_Your objective:_ From the entries below, tally how many lines contain "Ukraine" and report only that figure.

_Available data:_
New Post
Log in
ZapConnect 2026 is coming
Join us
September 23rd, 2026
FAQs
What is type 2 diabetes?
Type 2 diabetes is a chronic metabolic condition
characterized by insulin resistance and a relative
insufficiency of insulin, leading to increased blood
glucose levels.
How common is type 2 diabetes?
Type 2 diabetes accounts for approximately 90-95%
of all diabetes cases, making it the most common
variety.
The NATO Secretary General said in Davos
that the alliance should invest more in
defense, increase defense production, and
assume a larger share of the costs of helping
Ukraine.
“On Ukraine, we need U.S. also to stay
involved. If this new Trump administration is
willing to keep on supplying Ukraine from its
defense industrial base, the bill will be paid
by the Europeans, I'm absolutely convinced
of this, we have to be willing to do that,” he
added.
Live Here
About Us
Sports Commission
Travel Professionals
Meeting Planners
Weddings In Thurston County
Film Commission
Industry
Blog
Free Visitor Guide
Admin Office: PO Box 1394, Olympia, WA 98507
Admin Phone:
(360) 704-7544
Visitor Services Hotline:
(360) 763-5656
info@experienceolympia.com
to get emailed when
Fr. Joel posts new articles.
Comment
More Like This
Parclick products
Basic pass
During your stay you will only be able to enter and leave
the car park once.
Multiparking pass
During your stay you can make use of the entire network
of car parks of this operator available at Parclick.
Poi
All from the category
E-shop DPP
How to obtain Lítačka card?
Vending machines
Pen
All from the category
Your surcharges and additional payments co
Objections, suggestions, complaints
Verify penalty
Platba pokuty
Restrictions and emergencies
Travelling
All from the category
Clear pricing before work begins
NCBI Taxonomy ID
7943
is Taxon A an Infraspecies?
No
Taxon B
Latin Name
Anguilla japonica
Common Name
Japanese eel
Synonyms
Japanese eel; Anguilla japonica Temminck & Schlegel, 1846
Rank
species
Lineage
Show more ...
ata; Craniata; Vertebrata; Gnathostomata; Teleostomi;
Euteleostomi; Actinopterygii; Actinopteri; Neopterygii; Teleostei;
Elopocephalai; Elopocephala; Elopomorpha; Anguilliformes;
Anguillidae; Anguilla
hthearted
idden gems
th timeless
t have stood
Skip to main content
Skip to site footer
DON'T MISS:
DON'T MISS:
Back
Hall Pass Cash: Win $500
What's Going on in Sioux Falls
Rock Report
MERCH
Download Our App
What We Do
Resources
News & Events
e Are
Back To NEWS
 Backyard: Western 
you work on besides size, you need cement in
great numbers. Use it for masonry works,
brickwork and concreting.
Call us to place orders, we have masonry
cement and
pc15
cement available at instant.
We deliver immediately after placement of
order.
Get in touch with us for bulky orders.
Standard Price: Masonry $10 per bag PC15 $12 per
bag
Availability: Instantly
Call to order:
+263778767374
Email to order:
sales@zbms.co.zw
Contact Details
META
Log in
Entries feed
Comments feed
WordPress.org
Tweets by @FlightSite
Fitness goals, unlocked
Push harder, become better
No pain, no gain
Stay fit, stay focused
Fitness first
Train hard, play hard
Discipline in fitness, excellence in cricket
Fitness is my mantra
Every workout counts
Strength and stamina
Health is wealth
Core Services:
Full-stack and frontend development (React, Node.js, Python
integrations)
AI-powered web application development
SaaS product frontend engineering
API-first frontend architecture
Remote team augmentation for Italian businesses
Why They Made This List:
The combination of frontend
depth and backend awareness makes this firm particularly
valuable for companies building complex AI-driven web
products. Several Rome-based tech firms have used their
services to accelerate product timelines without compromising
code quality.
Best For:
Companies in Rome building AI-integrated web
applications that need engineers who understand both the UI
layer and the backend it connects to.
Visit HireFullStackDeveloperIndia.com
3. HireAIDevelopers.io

_Solution for this problem:_ 3